* **List of tasks**:
a) Answer these questions about the forum discussion of Hasbro figure cases, one per line:
(i) What case mix does the first post say collectors would gladly trade for any other plan?
(ii) Which year does the second post name when it asks whether the model still works?
(iii) Which retailer does the last post say is considered the most incompetent in America?
b) Carry the forum discussion of Hasbro figure cases forward from its final sentence.

* **Document extract**:

I thought Hasbro didn't care what collectors think?  If that's true, then they're no worse off.  Frankly, I think collector's would welcome any kind of plan other than packs of 12 with 4 new and 8 old figures.  People are a lot more accepting when they see that you're trying to make things better versus staying the course on something that isn't working.  I'd also argue that you don't have the same issues you always had because as soon as that next case comes in, its all new.  Their problem is having pegwarmers, then a follow-up case that resupplies the figures already not selling.

Does that model work NOW though, in 2014?  The line's limped along for some years.  It's far more costly now than 2007 as well.  That worked 2 years removed from a movie and with a big cartoon blitz on the horizon, in a 30th anniversary year of the original film.  THAT was a great year to collect.  The greatest year, hands down, to me.  It was fantastic, and it kind of worked in a fashion like you're talking about Justin, but I just don't see that working now.  Collectors are at an all time low, and if we are, then you know kids really are out of it.

Not seeing any rationale here why all new figures cases wouldn't work.  Yes, they could muck up production levels and have too much supply, but they have that same risk with what they produce today, right?  With the system I suggested, you could keep production levels near the lower end, then resupply with the most wanted figures in the GH case.  That should help them control production vs. demand better than what they're using today.  Am I missing something?  I just don't see how it could be any worse off...  ???

My point is that K-Mart also doesn't have a man with a clipboard...  But they're able to keep a conservative order rate going, and sell through.  They have a comparable number of stores, yet are considered the most incompetent retailer in America.  But they're ahead of Target on this.  Because Target's re-ordering has been a disaster of late.

* **Dataset entries**:
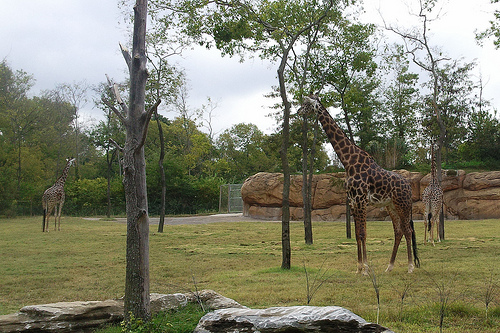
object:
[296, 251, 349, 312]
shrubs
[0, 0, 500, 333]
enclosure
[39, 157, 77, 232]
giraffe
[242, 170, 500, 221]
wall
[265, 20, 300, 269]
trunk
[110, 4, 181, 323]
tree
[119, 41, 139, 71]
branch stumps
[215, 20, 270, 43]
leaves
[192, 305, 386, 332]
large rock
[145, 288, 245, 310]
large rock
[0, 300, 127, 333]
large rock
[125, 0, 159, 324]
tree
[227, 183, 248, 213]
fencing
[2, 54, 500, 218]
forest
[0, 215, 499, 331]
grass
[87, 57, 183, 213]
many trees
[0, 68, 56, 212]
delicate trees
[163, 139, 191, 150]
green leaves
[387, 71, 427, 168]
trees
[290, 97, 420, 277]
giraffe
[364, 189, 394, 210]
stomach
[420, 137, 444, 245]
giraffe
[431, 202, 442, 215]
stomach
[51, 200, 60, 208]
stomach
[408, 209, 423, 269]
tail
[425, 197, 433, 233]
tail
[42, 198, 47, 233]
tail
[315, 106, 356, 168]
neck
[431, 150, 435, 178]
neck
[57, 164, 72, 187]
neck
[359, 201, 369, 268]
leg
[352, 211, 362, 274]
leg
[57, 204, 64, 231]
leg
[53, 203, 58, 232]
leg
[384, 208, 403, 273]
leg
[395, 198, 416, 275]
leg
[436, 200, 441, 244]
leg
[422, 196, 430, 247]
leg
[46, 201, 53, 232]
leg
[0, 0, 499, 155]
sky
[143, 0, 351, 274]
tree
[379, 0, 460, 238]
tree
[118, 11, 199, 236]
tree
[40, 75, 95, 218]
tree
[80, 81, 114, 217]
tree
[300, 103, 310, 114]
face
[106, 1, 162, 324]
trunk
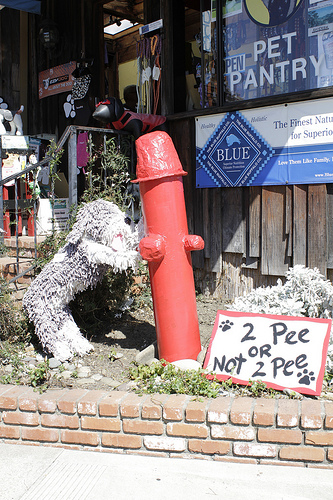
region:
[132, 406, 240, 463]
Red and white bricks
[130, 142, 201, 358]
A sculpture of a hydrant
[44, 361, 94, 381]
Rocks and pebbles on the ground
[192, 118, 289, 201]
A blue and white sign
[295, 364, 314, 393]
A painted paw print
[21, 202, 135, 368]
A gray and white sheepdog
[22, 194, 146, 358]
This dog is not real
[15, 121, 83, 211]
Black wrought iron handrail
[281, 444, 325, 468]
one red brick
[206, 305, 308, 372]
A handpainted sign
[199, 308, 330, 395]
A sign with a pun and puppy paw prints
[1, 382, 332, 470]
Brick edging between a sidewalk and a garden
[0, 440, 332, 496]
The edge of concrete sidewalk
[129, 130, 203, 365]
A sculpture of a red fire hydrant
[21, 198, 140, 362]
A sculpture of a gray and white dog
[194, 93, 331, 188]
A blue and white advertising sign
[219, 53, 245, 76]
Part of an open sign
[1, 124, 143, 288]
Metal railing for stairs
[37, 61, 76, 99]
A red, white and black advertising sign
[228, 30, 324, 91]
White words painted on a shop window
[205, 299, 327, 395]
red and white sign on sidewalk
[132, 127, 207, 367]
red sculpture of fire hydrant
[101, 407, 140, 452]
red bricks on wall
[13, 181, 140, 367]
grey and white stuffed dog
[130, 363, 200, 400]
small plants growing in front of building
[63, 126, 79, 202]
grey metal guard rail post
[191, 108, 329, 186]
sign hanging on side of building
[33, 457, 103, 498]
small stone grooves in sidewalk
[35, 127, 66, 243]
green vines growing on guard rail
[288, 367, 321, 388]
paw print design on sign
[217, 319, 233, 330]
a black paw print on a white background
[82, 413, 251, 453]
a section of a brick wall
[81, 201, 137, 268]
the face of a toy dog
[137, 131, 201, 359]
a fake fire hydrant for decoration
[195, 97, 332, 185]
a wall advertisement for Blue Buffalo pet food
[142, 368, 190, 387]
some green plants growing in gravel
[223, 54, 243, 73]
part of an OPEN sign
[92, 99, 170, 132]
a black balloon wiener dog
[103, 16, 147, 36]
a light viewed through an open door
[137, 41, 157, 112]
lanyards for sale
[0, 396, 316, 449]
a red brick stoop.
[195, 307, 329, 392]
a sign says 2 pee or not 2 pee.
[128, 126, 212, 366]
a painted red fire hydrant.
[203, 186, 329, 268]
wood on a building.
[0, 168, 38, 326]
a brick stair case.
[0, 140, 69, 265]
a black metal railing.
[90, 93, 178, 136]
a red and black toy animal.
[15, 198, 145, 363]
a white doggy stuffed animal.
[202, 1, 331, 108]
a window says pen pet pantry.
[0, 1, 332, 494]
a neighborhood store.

* **Answers to the exercises**:
a)
(i) Packs of 12 with 4 new and 8 old figures.
(ii) 2014.
(iii) K-Mart.

b)
I am curious to know what you think KMart is doing differently from Target and Walmart in terms of reorder.  The way you portray it, KMart either closely monitors distribution levels or has programmed in set limits on the number of cases they receive to avoid massive pegwarming.  In truth, I bet their reorder systems are actually very similar in principle.  The difference is that Target and Walmart sell much more volume than KMart.  If you sell 12 figures per week, the system is going to tell you to order a case per week, so higher volume retailers stand a better chance of getting "backed up" when product isn't selling.  If you sell 2 figures per week and  only reorder a case every 6 weeks, its far easier to manage that inventory and prevent stockpiles.  Kmart may appear more efficient, but it's not clear to me that they're more effective.  Target might be better off selling 36 figures per month and having 12 leftover versus Kmart selling 11 of 12.

I will say that I think Target's DPCI system throws an added wrench into their inventory.  When cases started flowing into TJMaxx/Marshalls, I saw lots of these being returned at Target, often with the other store's price tag still on the package.   ::)  I find that system incredibly useful for managing my own returns, but it definitely contributes to their distribution problems as well.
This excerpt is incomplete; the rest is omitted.